This George Michael interview “Michael’s New Muse: The Singer Takes Pride in Prejudice” was written by Edna Gundersen for USA Today and published on September 11, 1990.
Only three years ago, with a stunning solo debut album called Faith, George Michael shed the bubblegum image that stuck after Wham!’s success.
Having secured global fame as a respected pop icon, he’s now wriggling out of his superstar skin to expose the third George Michael. “I believe I have some kind of gift, but I don’t believe in myself as a star,” says Michael, 27, poolside at his manager’s Encino home. Deeply tanned and barefoot, he wears a tank top, black shorts, a Lakers cap and one gold earring. He sips ice water under the full sun of a 90-degree afternoon, as two Labradors vie for attention.
“To be happy as a star,” he continues, “you have to believe you’re really removed from people. I’ve never been comfortable with that. I know that deep down I’m the same as everyone else.” As starspeak goes, this is a party line many tend to dismiss as calculated humility. But Michael’s retreat from pop’s starmaking machinery is plainly evident on several levels.
Listen Without Prejudice, Vol. 1, out today, abandons the dance floor for soul-baring regret about romantic loss and career strategies. On Freedom 90, an address to fans, he sings, “When you shake your ass/They notice fast/And some mistakes were built to last.” The cover depicts a 1940 crowded beach scene, not the coiffed and stubbled singer.

DATA SHOWN:
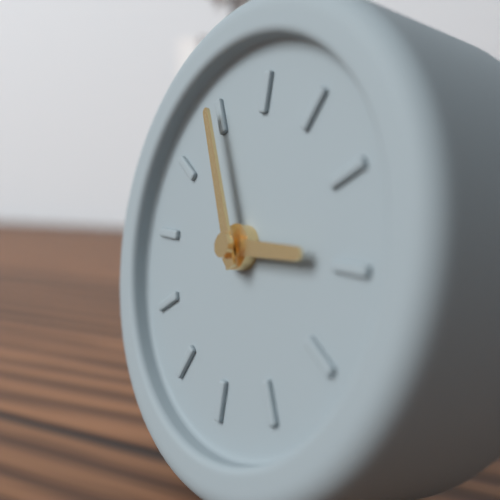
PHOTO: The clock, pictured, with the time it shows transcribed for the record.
2:55
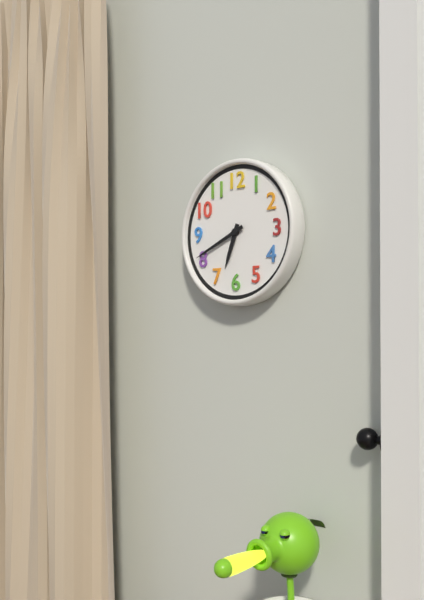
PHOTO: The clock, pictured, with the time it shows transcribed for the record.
6:41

WORK INSTRUCTIONS:
1/ Shorten the paragraph of the George Michael interview that begins "Having secured global fame" into a bulleted list that keeps its main facts.
2/ Resume the George Michael interview after its final sentence and keep writing it.

THE RESPONSES:
1/
- Now a globally famous and respected pop icon, George Michael is shedding his superstar image to reveal a "third George Michael."
- He says he believes he has some kind of gift but doesn't believe in himself as a star.
- He is 27 and speaks poolside at his manager's home in Encino.
- He is deeply tanned and barefoot, dressed in a tank top, black shorts, a Lakers cap and one gold earring.
- He sips ice water in full sun on a 90-degree afternoon while two Labradors compete for his attention.

2/
Once MTV’s favorite fixture, Michael declined to make a video for Praying for Time, No. 18 in Billboard this week. With his consent, Columbia instead released a stark video of the lyrics. He’ll make a video for the next single, Freedom 90, but won’t appear in it.
He rarely poses for photos. This peacock is folding up his feathers. “The person I was four or five years ago was perfectly happy to stand in front of the camera all day,” he says. “Now it makes me so miserable. I’ve never been happy with the way I looked. Maybe I needed physical adulation to make up for things I didn’t see in myself…. I realize it’s not everything to be attractive.”
The grueling 10-month Faith tour took Michael to the brink of a breakdown and prompted a re-evaluation of priorities. A homebody who enjoys walking his dog and playing squash, Michael has decided against touring. Instead he’ll stick close to his London home and return to the studio to record Prejudice’s second volume, out in late 1991.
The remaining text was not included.